Non-GAAP Comment Letter Survey: SEC Focuses on CDI Updates

During our recent “Non-GAAP Developments: Enhancing Your Policies and Procedures” webcast, our panelists reinforced one of the themes Dave wrote about in the March-April issue of The Corporate Counsel newsletter:

We often compare the Staff’s approach to non-GAAP financial measures to a swinging pendulum — over the years there have been times when the Staff is more accommodating to companies when they present non-GAAP financial measures in their SEC filings and other communications, but then there are times when the Staff expresses significant concern with the presentation of non-GAAP financial measures through the comment process, enforcement actions and Staff guidance.

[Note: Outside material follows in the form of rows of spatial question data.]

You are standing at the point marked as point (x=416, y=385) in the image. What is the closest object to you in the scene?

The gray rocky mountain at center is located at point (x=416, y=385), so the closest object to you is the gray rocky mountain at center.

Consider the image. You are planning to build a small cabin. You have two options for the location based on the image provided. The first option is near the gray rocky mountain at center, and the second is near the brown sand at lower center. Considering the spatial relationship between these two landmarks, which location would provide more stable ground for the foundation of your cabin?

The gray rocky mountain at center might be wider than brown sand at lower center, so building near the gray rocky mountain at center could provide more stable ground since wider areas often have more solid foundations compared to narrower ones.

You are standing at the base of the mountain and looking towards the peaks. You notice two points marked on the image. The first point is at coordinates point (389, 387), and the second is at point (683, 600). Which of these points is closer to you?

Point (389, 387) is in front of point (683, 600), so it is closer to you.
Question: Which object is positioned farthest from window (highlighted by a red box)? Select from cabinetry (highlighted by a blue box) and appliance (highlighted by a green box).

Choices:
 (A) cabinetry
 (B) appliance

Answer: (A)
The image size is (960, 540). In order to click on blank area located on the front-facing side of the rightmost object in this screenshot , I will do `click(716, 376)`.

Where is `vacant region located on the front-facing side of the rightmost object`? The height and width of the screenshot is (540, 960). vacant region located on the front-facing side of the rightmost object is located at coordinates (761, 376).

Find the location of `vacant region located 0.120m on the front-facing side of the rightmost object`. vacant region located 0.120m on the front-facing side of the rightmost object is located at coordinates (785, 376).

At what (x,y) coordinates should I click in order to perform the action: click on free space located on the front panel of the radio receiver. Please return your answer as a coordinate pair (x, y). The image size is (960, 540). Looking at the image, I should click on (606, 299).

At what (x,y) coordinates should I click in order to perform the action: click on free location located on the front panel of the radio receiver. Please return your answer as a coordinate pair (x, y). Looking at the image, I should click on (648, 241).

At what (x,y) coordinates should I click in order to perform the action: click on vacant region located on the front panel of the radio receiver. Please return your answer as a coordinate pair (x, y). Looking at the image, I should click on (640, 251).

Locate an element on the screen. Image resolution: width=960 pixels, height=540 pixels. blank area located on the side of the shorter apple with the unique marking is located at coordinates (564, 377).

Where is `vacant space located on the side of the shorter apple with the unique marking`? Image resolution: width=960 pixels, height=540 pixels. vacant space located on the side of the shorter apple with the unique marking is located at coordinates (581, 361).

Today, the pendulum has definitely swung toward the latter end of that spectrum, with a fresh round of more rigid interpretive updates and a new enforcement action being brought against a company for misleading non-GAAP financial measures and inadequate disclosure controls.

Our panelists also shared what the Staff hopes companies will do following new or updated guidance — that is, read it and take a fresh look at their disclosures to make any necessary tweaks. With that in mind, the Staff may provide a window for companies to self-correct following new guidance and then issue comment letters with clean-up comments. Since we’re over six months from the December 2022 CDI updates, this MyLogIQ survey of non-GAAP comment letters from January 2022 to May 2023 caught my eye. The survey focused on topics that were both frequently the subject of a comment letter and addressed in the CDI updates and found that:

– Equal or greater prominence was the top non-GAAP issue triggering a comment letter
– The top three comment letter issues were all addressed in the December 2022 CDI updates — the next two being recurring expenses and individually tailored measures

The survey also provides examples of comments on each topic addressed in the updated CDIs. In multiple sample questions on recurring expenses, the SEC took issue with “pre-opening costs.” Here’s one of the sample comments:

We note the following in regards to your presentation and reconciliation of your Non-GAAP measures adjusted EBITDA and adjusted net income:Your reconciliation excludes “Pre-opening costs” which appears to be a normal, recurring cash operating expense. Please tell us your consideration of Question 100.01 of the staff’s Compliance and Disclosure Interpretation on Non-GAAP Financial Measures, or revise accordingly.